Village Gallery of Arts will get a fresher, more visible look.

        In the new year, Cedar Mill will be without an art gallery for the first time in more than five decades.

But fear not, fans of artwork ranging from fine paintings to artisan jewelry, The Village Gallery of Arts itself will be more of a work of art when it reopens Jan. 10 following a nine-day remodel. A reception is planned Jan. 11 from 2 to 4 p.m. at the gallery, 12505 N.W. Cornell Road, Suite 14.

Both the showroom and classroom will be repainted and refreshed during the short hiatus, said Lisa Griffen, a mixed-media painter who serves as president of the nonprofit gallery’s board of directors, which was founded in 1963.

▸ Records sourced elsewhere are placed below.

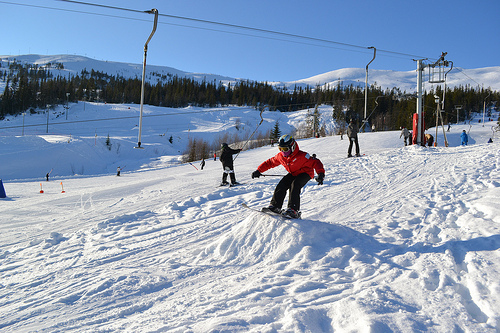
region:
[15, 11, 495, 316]
people participating in snow activities at park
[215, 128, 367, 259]
snowboarder on small ramp made of snow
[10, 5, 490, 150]
elevated wires with hanging poles and disks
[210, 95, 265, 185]
person hanging onto pole and being moved on snow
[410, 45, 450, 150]
metal support next to elevated railed platform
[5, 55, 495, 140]
row of evergreen trees at edge of slopes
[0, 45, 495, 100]
snow-covered mountains behind trees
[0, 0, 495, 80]
clear and bright blue sky behind mountains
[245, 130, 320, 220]
snowboarder with knees bent leaning forwar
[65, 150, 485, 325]
snow covered with footprints and lines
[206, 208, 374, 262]
A small mound of snow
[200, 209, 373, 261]
A small snow brim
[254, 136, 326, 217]
A man on snow skies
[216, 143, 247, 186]
A man standing in the snow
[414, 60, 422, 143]
A tall metal pole holding up a ski lift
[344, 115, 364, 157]
A person in dark clothing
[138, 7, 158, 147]
A part of a ski lift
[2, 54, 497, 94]
A large range of mountains off in the distance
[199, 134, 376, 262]
A person sking up a small mound of snow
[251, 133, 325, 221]
A person wearing a red jacket skiing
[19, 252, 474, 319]
the ground is covered in snow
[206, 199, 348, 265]
a small slope for practice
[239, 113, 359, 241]
person practices skiing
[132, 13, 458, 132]
a portion of the ski lift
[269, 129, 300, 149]
the person is wearing a helmet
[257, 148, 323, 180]
the person is wearing a red jacket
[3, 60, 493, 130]
many trees can be seen in the background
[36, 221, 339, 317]
the snow on the ground is white in color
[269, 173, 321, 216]
the person is wearing black snow pants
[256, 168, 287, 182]
the person's ski pole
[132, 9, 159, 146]
A empty ski lift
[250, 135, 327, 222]
A person skiing in the snow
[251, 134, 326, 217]
A person skiing over a small brim of snow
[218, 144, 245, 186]
A person wearing a black jacket and snow skies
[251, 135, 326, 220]
A person wearing a red jacket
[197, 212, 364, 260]
A mall mound of snow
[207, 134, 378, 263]
A man with a red jacket skiing up a small mound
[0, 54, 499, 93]
A view of the mountains out on the horizon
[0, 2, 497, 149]
A large length of ski lift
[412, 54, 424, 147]
A large tall pole holding up a ski lift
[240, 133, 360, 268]
a person in a red jacket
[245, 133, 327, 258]
a person jumping over a mound of snow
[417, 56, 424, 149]
a metal post in the snow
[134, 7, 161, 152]
a pole hanging from a wire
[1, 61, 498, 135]
trees in the far distance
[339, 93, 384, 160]
a man hanging a pole on a wire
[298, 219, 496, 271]
a shadow on the snow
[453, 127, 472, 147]
a person with a blue jacket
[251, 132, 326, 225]
a man wearing goggles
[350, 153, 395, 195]
tracks in the snow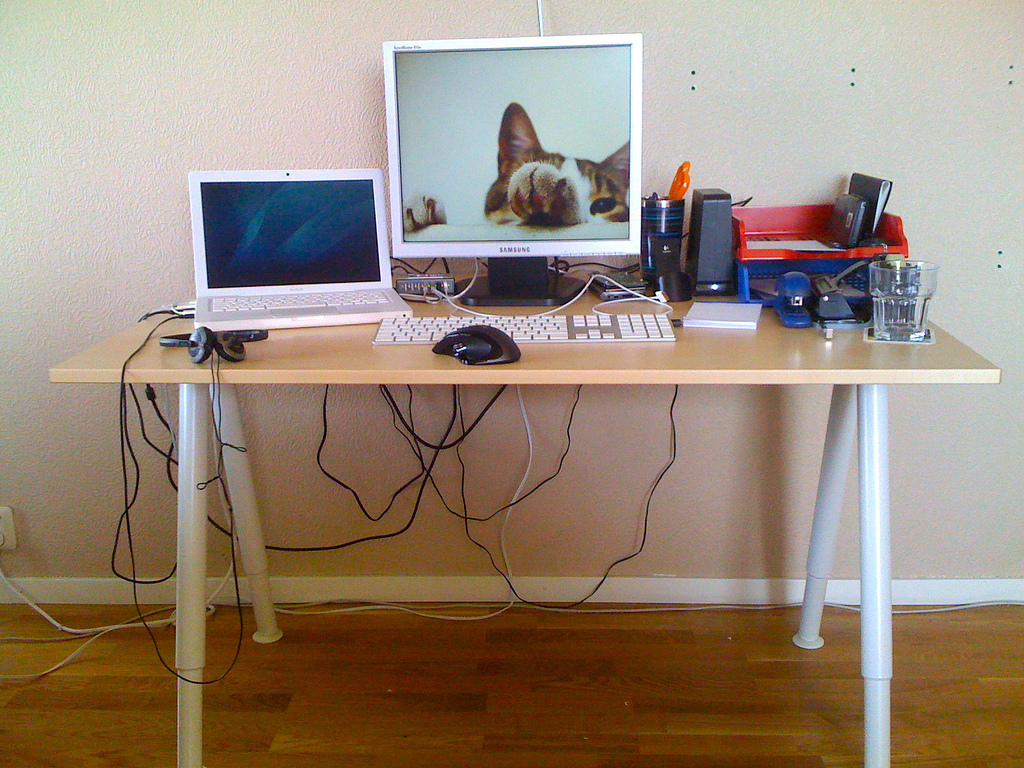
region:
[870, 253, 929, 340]
glass on top of desk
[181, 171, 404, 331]
laptop on top of desk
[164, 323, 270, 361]
headphones on top of desk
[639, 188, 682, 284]
cup on top of desk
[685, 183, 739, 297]
speaker on top of desk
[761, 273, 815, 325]
stapler on top of desk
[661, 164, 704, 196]
orange scissor inside of cup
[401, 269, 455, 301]
modem on top of desk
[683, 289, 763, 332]
paper on top of desk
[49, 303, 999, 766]
a wooden desk with white legs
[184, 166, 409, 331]
a white laptop on a desk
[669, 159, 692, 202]
a pair of orange scissors in a cup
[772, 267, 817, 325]
a blue stapler on a desk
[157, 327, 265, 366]
a pair of black headphones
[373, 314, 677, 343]
a thin white keyboard on a desk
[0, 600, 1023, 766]
a wooden floor underneath a desk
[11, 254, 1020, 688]
a bunch of white and black wires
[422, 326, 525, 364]
black mouse on desk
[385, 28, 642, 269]
monitor on the computer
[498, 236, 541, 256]
logo on the monitor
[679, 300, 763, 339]
white paper note pad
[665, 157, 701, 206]
orange scissors in cup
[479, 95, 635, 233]
cat on the screen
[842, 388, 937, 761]
white leg on the table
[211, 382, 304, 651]
white leg on desk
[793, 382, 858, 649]
white leg on desk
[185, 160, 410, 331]
Open laptop sitting on desk.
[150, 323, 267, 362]
Black headphones laying on top of desk.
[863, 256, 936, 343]
Empty glass sitting on top of desk.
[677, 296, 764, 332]
White pad of paper sitting on top of desk.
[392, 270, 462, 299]
Surge protector laying on top of desk.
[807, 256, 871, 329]
Paper hole punch sitting on top of desk.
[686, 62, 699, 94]
Two holes in the wall.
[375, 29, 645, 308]
Computer monitor sitting on top of desk.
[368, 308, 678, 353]
Computer keyboard sitting on top of desk.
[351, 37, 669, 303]
large monitor on table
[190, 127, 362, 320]
white laptop on table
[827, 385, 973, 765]
table has white legs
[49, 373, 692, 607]
black cords behind table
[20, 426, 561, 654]
white cord on floor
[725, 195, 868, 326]
red and blue inboxes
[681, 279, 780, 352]
white pad of paper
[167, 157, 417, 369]
white laptop with blue screen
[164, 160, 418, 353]
white laptop with blue screen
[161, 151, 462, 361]
white laptop with blue screen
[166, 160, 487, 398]
white laptop with blue screen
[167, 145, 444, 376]
white laptop with blue screen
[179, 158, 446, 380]
white laptop with blue screen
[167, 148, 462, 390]
white laptop with blue screen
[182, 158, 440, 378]
white laptop with blue screen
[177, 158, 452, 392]
white laptop with blue screen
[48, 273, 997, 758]
small table against wall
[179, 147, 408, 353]
small laptop on table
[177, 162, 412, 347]
laptop on table is small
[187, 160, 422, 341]
laptop on table is white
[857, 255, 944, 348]
glass on table is empty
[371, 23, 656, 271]
monitor behind keyboard on table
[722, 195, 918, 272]
red tray stacked on blue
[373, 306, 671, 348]
a keyboard on a desk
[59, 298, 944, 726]
a large wooden desk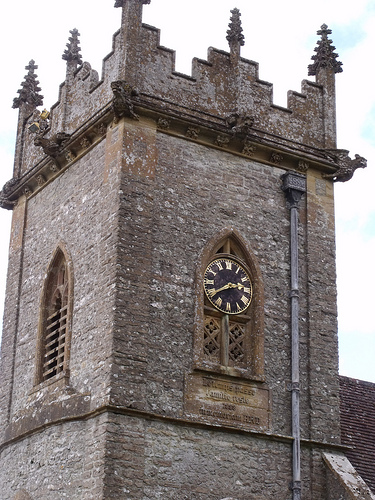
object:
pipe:
[288, 196, 302, 498]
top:
[1, 0, 368, 215]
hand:
[208, 285, 228, 296]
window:
[35, 240, 70, 383]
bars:
[42, 305, 62, 376]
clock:
[202, 256, 254, 314]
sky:
[326, 11, 367, 51]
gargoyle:
[32, 134, 69, 157]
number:
[222, 261, 232, 271]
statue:
[226, 10, 245, 59]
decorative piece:
[109, 78, 139, 124]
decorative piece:
[226, 111, 256, 142]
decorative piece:
[321, 148, 367, 183]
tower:
[1, 4, 373, 495]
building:
[3, 0, 375, 498]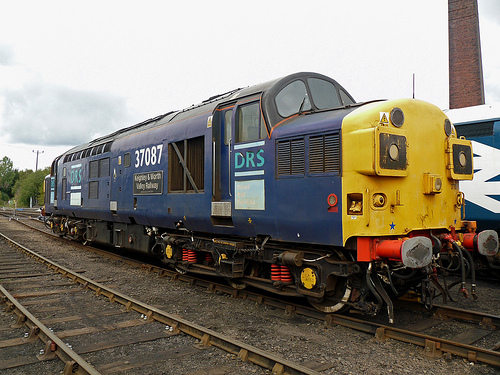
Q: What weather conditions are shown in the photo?
A: It is cloudy.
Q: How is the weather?
A: It is cloudy.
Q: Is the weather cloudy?
A: Yes, it is cloudy.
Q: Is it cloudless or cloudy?
A: It is cloudy.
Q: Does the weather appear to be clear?
A: No, it is cloudy.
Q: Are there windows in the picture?
A: Yes, there are windows.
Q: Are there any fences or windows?
A: Yes, there are windows.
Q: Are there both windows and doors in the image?
A: Yes, there are both windows and a door.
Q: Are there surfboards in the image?
A: No, there are no surfboards.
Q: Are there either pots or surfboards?
A: No, there are no surfboards or pots.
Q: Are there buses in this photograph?
A: No, there are no buses.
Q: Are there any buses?
A: No, there are no buses.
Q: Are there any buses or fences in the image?
A: No, there are no buses or fences.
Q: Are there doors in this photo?
A: Yes, there is a door.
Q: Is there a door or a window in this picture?
A: Yes, there is a door.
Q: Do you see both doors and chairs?
A: No, there is a door but no chairs.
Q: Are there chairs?
A: No, there are no chairs.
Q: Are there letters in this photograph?
A: Yes, there are letters.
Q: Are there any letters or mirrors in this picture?
A: Yes, there are letters.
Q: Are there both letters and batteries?
A: No, there are letters but no batteries.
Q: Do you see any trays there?
A: No, there are no trays.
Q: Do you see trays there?
A: No, there are no trays.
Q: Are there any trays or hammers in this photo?
A: No, there are no trays or hammers.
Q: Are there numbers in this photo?
A: Yes, there are numbers.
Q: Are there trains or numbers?
A: Yes, there are numbers.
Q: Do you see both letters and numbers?
A: Yes, there are both numbers and letters.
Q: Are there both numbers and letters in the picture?
A: Yes, there are both numbers and letters.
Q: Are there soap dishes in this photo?
A: No, there are no soap dishes.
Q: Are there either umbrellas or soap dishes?
A: No, there are no soap dishes or umbrellas.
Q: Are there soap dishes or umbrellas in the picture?
A: No, there are no soap dishes or umbrellas.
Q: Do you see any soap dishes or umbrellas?
A: No, there are no soap dishes or umbrellas.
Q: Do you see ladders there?
A: No, there are no ladders.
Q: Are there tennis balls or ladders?
A: No, there are no ladders or tennis balls.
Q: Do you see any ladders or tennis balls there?
A: No, there are no ladders or tennis balls.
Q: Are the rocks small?
A: Yes, the rocks are small.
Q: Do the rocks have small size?
A: Yes, the rocks are small.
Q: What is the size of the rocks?
A: The rocks are small.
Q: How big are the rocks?
A: The rocks are small.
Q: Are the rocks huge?
A: No, the rocks are small.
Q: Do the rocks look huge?
A: No, the rocks are small.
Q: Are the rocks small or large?
A: The rocks are small.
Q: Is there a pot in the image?
A: No, there are no pots.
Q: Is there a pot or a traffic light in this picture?
A: No, there are no pots or traffic lights.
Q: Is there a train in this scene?
A: Yes, there is a train.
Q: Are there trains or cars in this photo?
A: Yes, there is a train.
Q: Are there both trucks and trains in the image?
A: No, there is a train but no trucks.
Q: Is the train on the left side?
A: No, the train is on the right of the image.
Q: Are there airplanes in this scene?
A: No, there are no airplanes.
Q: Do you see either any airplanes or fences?
A: No, there are no airplanes or fences.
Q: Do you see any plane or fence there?
A: No, there are no airplanes or fences.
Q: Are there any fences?
A: No, there are no fences.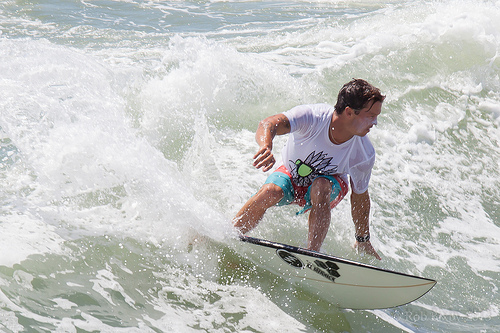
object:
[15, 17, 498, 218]
wave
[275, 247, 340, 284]
design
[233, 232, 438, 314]
board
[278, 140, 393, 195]
lake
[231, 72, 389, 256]
man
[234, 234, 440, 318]
shorts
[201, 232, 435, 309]
surfboard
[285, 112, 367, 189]
shirt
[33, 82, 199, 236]
splash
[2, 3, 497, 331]
water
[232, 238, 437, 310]
white surfboard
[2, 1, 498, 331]
ocean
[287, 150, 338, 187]
design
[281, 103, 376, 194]
t-shirt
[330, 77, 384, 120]
hair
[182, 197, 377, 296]
line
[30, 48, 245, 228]
froth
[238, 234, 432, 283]
details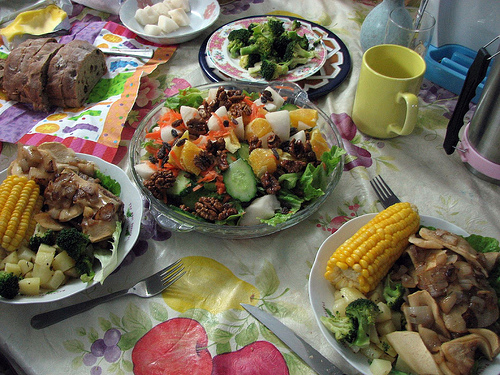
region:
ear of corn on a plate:
[326, 202, 421, 287]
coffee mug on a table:
[347, 40, 422, 140]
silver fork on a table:
[26, 255, 191, 332]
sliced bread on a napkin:
[0, 35, 120, 110]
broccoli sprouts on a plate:
[220, 15, 320, 75]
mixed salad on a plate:
[130, 80, 345, 230]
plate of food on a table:
[0, 135, 145, 305]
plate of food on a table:
[305, 210, 490, 370]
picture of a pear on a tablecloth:
[160, 247, 271, 332]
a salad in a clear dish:
[111, 77, 341, 241]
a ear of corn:
[316, 189, 426, 294]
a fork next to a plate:
[31, 264, 199, 344]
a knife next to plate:
[241, 299, 341, 371]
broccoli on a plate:
[223, 15, 315, 85]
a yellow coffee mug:
[338, 31, 440, 162]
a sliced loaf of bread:
[6, 29, 141, 121]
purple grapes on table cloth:
[61, 316, 146, 373]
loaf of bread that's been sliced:
[6, 38, 108, 111]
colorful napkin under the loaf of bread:
[1, 21, 178, 165]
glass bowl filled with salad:
[131, 84, 345, 236]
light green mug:
[355, 43, 425, 141]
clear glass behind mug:
[387, 5, 435, 59]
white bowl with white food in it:
[118, 1, 220, 44]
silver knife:
[241, 303, 353, 373]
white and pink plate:
[207, 14, 325, 81]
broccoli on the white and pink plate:
[227, 17, 316, 77]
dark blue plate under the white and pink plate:
[200, 15, 349, 99]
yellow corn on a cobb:
[324, 195, 417, 287]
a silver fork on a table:
[32, 260, 190, 330]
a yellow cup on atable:
[352, 46, 424, 139]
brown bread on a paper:
[3, 37, 107, 117]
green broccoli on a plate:
[208, 14, 324, 78]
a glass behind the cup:
[379, 9, 441, 39]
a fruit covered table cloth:
[84, 241, 321, 366]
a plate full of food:
[307, 209, 499, 365]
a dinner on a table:
[9, 0, 492, 369]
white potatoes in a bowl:
[113, 1, 226, 39]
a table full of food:
[0, 9, 490, 366]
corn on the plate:
[329, 180, 412, 288]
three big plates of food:
[2, 82, 481, 364]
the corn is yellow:
[340, 192, 427, 304]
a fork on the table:
[44, 264, 191, 328]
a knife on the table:
[230, 288, 344, 370]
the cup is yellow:
[350, 36, 428, 160]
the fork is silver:
[31, 261, 199, 328]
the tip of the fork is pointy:
[168, 251, 196, 283]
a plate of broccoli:
[212, 17, 328, 76]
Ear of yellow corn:
[321, 196, 422, 296]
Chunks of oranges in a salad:
[245, 145, 290, 180]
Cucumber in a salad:
[221, 157, 264, 204]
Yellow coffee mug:
[350, 37, 425, 143]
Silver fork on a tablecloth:
[23, 253, 216, 330]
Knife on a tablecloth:
[236, 292, 345, 372]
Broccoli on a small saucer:
[218, 5, 320, 79]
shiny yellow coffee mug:
[350, 42, 425, 142]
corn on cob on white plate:
[323, 200, 421, 295]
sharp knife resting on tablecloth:
[240, 302, 348, 374]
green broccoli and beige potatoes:
[321, 273, 441, 373]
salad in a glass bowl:
[128, 76, 343, 241]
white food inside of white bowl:
[116, 0, 220, 43]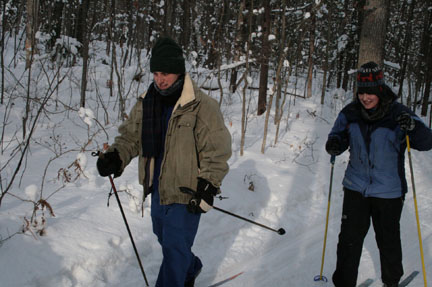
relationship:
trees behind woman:
[0, 1, 430, 141] [313, 56, 432, 286]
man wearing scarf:
[95, 34, 234, 286] [137, 70, 190, 161]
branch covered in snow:
[48, 94, 111, 142] [78, 105, 97, 127]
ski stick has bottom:
[312, 153, 338, 287] [313, 273, 328, 285]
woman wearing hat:
[313, 56, 432, 286] [354, 60, 399, 106]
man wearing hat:
[95, 34, 234, 286] [146, 36, 187, 77]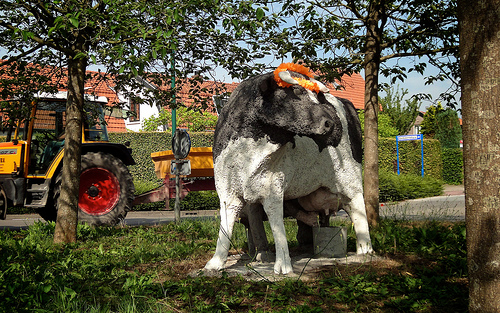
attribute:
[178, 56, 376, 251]
cow — large, wearing, white, black, cement, standing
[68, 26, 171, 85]
tree — behind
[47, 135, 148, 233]
tire — tractor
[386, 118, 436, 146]
sign — blue, backward, road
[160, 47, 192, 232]
pole — tall, white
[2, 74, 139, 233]
tractor — large, yellow, big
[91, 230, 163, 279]
ground — green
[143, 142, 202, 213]
trailer — pulled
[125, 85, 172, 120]
roof — red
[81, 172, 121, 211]
wheel — red, big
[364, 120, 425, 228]
post — blue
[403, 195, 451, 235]
slab — cement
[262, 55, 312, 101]
lei — orange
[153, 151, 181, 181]
box — gold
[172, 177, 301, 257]
front — leg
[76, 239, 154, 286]
grass — green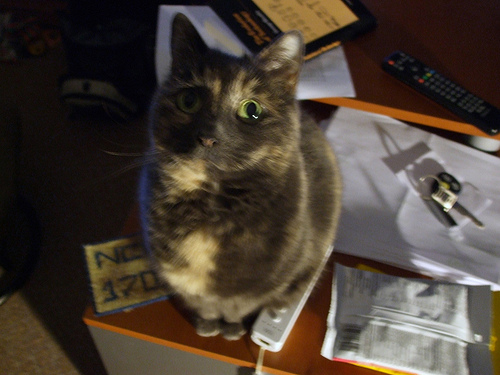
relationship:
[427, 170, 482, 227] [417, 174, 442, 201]
keys in key chain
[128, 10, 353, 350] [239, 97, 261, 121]
cat has eye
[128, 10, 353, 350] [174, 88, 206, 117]
cat has eye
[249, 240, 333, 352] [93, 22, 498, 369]
controller on desk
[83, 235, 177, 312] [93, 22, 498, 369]
sign on desk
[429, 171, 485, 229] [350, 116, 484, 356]
keys on desk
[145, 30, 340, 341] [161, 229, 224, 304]
cat has white chest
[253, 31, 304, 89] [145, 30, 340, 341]
ear of cat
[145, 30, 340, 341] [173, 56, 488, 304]
cat on desk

Among projects on the docket, volunteers will paint the interior, install a grid of paintings done by 25 members and post a large red banner that will make the gallery more visible to passersby, many of whom don’t realize the small gallery sits in a storefront next door to the Cedar Mill Community Library along Northwest Saltzman Road, Griffen said.

“It’s always been a place for the community to take classes,” she said of the area’s only art gallery north of the Sunset Highway. Courses include various kinds of painting, calligraphy, mixed media, children’s arts and a popular class on making Ukrainian eggs.

The gallery is run as a cooperative, with an entirely volunteer workforce comprised of about 50 of its 125 members, Griffen said. Member artists include college students to octogenarians and residents of Washington state and Newport, but many are retirees who live nearby, Griffen said.

One such volunteer is Judy Martin, a Raleigh Hills photographer whose postcards and framed prints sell in the gallery among the paintings, bowls, soaps and pottery. She works a couple four-hour shifts each month.

“It keeps you involved. It keeps you interested in what’s going on out there in the art world,” she said while recently staffing the gallery. “That’s what keeps this place running, is the fact we all volunteer here.”

The nonprofit organization pays its bills through class fees, commissions on art sales and its spring Art Challenge fundraiser. Members also pay dues ranging from $45 to $75, depending on their level of involvement. Regular volunteers also get a break on class fees and a larger percentage of sales of their own artwork.